Content starts

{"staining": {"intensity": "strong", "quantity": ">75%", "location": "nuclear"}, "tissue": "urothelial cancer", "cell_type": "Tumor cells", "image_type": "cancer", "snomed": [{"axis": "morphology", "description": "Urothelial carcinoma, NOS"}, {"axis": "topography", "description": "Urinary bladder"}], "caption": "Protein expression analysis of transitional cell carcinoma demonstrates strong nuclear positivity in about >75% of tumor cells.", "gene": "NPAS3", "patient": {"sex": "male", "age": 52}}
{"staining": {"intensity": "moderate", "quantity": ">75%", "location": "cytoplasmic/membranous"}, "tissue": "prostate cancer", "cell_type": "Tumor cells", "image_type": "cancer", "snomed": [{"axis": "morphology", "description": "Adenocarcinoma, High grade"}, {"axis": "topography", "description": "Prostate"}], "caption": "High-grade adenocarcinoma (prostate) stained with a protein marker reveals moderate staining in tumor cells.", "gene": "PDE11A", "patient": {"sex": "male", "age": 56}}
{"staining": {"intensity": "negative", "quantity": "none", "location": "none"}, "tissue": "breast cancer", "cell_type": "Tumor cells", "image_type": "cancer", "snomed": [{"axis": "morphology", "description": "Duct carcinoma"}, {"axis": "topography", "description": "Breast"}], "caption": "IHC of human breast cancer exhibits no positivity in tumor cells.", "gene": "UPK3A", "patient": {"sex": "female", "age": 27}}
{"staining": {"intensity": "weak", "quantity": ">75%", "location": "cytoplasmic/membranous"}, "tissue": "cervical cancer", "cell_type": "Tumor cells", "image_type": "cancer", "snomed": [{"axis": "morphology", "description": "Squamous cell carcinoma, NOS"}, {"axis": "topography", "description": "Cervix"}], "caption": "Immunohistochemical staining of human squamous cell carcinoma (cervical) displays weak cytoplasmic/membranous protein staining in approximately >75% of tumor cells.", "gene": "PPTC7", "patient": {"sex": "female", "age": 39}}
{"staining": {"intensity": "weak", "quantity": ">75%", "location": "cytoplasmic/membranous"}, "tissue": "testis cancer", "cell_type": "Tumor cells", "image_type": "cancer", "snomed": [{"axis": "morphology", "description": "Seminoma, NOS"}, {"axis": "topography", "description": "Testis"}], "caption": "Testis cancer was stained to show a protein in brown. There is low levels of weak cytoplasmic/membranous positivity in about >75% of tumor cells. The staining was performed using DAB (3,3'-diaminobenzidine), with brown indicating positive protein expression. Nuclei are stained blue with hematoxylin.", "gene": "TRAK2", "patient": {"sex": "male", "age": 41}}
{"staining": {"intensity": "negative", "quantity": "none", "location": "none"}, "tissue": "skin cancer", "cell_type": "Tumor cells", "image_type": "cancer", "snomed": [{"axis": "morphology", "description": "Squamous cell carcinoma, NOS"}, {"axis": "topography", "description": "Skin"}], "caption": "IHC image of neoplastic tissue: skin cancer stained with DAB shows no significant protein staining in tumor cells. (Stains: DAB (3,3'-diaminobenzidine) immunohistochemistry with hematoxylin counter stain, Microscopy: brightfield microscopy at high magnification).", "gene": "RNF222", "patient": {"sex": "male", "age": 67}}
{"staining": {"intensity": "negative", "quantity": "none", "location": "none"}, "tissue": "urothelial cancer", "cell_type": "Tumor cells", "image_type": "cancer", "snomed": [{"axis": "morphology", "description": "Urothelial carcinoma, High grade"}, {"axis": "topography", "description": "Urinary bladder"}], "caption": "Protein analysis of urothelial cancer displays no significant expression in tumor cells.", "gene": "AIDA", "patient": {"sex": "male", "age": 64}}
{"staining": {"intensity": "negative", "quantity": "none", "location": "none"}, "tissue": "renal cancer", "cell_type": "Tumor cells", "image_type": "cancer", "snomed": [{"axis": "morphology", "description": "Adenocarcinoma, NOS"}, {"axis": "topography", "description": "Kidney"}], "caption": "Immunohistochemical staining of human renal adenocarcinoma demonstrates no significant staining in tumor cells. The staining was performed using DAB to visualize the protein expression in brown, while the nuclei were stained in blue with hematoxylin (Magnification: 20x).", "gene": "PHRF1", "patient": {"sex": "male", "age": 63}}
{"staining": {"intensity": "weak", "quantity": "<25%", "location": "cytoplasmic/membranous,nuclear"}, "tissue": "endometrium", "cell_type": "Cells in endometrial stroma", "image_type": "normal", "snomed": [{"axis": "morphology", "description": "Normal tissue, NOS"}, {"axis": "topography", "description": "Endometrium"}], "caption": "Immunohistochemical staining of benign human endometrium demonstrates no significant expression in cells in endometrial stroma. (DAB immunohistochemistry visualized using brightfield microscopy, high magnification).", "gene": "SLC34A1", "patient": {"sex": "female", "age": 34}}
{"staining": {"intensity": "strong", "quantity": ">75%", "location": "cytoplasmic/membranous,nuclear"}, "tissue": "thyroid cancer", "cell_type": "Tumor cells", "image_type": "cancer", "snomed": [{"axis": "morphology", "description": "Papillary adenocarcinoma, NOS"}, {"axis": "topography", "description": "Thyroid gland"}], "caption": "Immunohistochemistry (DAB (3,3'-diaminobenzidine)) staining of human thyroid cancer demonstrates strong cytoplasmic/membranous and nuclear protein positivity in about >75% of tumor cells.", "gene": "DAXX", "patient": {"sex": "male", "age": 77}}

Content ends

## What you should do
Emit, unaltered, the lines from the top of the listing down through the line that holds "of human squamous"; emit nothing else.

## Output of the task
{"staining": {"intensity": "strong", "quantity": ">75%", "location": "nuclear"}, "tissue": "urothelial cancer", "cell_type": "Tumor cells", "image_type": "cancer", "snomed": [{"axis": "morphology", "description": "Urothelial carcinoma, NOS"}, {"axis": "topography", "description": "Urinary bladder"}], "caption": "Protein expression analysis of transitional cell carcinoma demonstrates strong nuclear positivity in about >75% of tumor cells.", "gene": "NPAS3", "patient": {"sex": "male", "age": 52}}
{"staining": {"intensity": "moderate", "quantity": ">75%", "location": "cytoplasmic/membranous"}, "tissue": "prostate cancer", "cell_type": "Tumor cells", "image_type": "cancer", "snomed": [{"axis": "morphology", "description": "Adenocarcinoma, High grade"}, {"axis": "topography", "description": "Prostate"}], "caption": "High-grade adenocarcinoma (prostate) stained with a protein marker reveals moderate staining in tumor cells.", "gene": "PDE11A", "patient": {"sex": "male", "age": 56}}
{"staining": {"intensity": "negative", "quantity": "none", "location": "none"}, "tissue": "breast cancer", "cell_type": "Tumor cells", "image_type": "cancer", "snomed": [{"axis": "morphology", "description": "Duct carcinoma"}, {"axis": "topography", "description": "Breast"}], "caption": "IHC of human breast cancer exhibits no positivity in tumor cells.", "gene": "UPK3A", "patient": {"sex": "female", "age": 27}}
{"staining": {"intensity": "weak", "quantity": ">75%", "location": "cytoplasmic/membranous"}, "tissue": "cervical cancer", "cell_type": "Tumor cells", "image_type": "cancer", "snomed": [{"axis": "morphology", "description": "Squamous cell carcinoma, NOS"}, {"axis": "topography", "description": "Cervix"}], "caption": "Immunohistochemical staining of human squamous cell carcinoma (cervical) displays weak cytoplasmic/membranous protein staining in approximately >75% of tumor cells.", "gene": "PPTC7", "patient": {"sex": "female", "age": 39}}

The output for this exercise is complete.